- Images with pose keypoints:
+++++

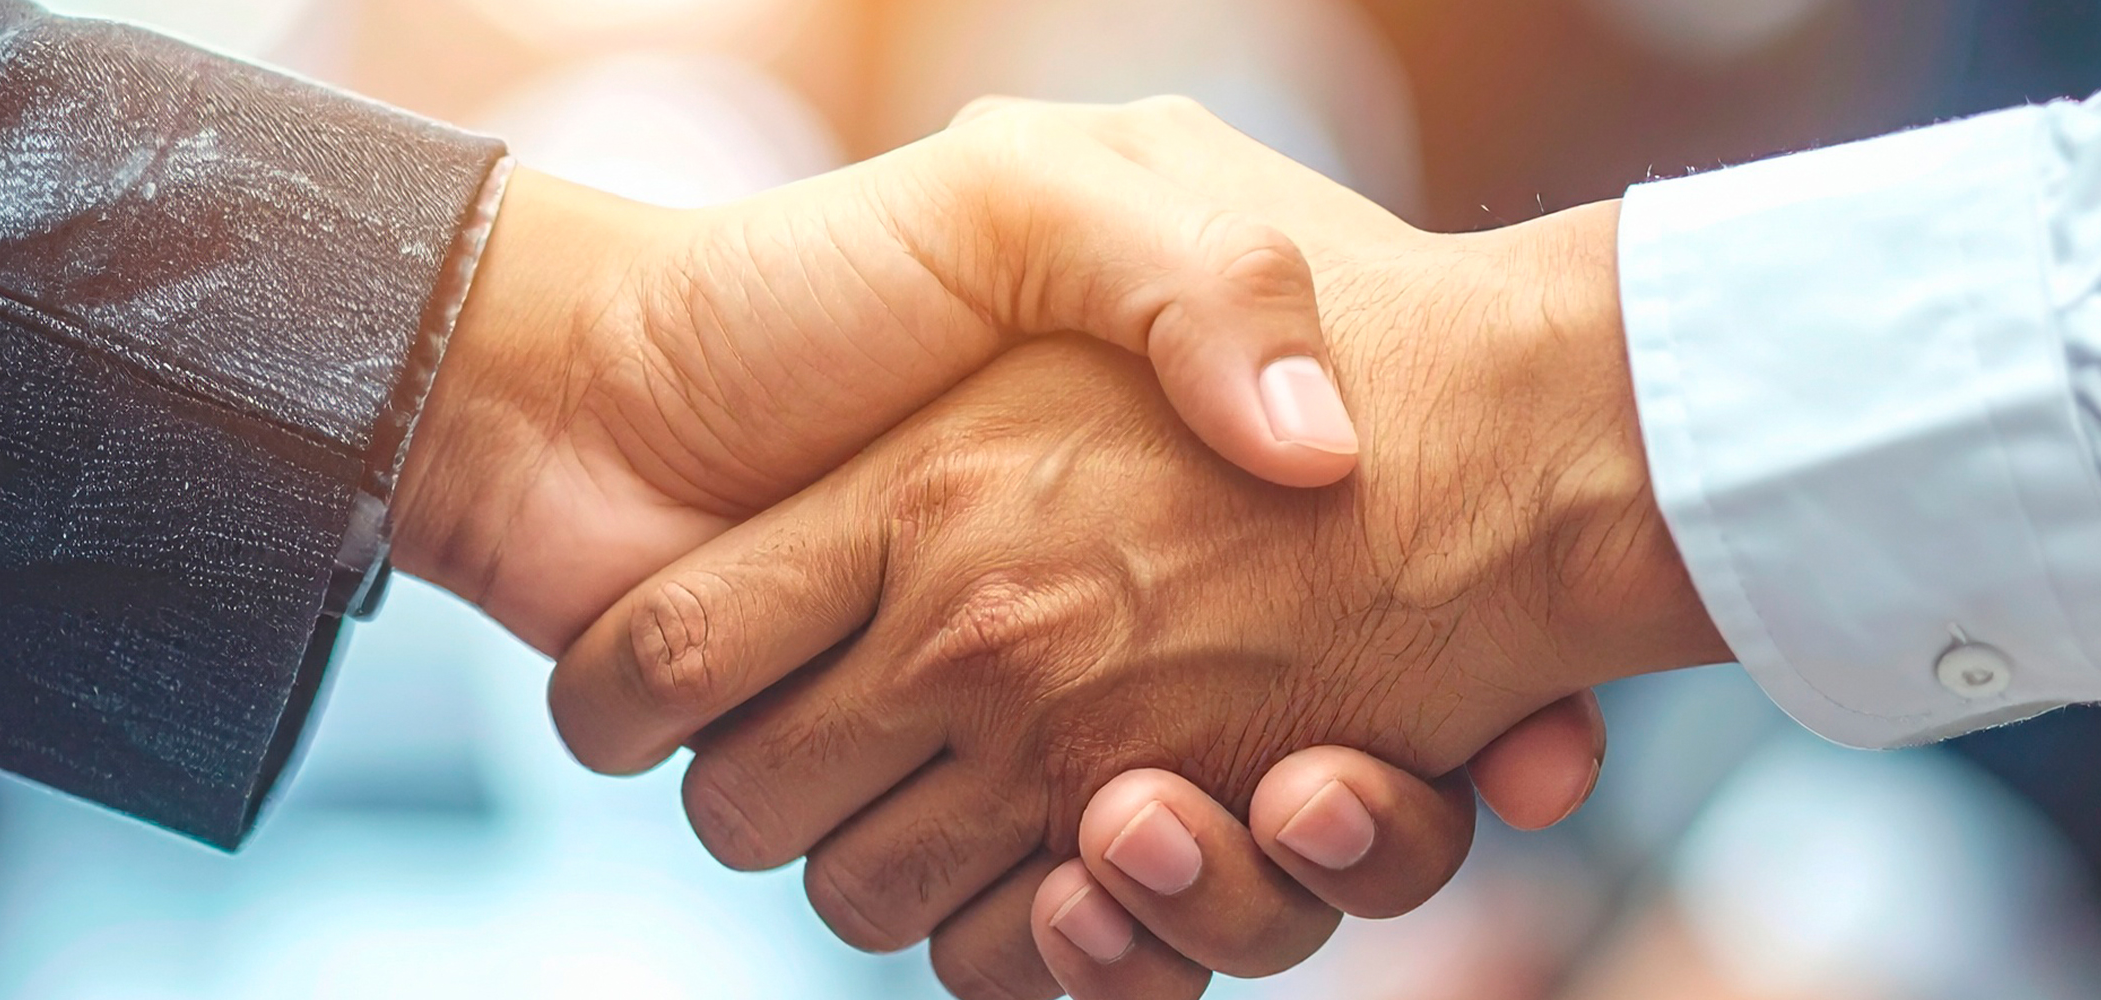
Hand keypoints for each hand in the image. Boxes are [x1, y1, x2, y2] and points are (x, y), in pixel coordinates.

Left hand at [551, 99, 1729, 996]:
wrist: (587, 387)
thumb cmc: (810, 287)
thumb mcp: (1039, 195)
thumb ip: (1191, 271)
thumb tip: (1319, 444)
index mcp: (1165, 542)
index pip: (1373, 673)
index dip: (1452, 721)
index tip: (1513, 739)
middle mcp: (1087, 669)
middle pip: (1266, 823)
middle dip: (1308, 842)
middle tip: (1330, 790)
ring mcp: (1001, 767)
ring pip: (1156, 905)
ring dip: (1191, 900)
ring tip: (1165, 820)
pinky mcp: (915, 845)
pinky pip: (1031, 962)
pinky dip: (1076, 958)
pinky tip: (1080, 893)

+++++

- EXERCISE DESCRIPTION: Transcribe all the data word for word; the images stay out.

- TASK RESULT:
Hand keypoints for each hand in the image. Boxes are [x1, y1, x2, y2] and points are (x, y), in pixel coordinates.

Left hand at [551, 99, 1729, 996]:
wrist: (587, 387)
thumb cmc: (810, 287)
thumb mcp: (1039, 195)
thumb ip: (1191, 271)
thumb tip: (1319, 444)
index mcp: (1165, 542)
index pip: (1373, 673)
index dip: (1452, 721)
index tip: (1513, 739)
middle mcp: (1087, 669)
middle pip: (1266, 823)
middle dip: (1308, 842)
middle tip: (1330, 790)
ring mcp: (1001, 767)
ring pip: (1156, 905)
ring dip: (1191, 900)
ring tip: (1165, 820)
pinky mcp: (915, 845)
pinky pip: (1031, 962)
pinky dip: (1076, 958)
pinky tip: (1080, 893)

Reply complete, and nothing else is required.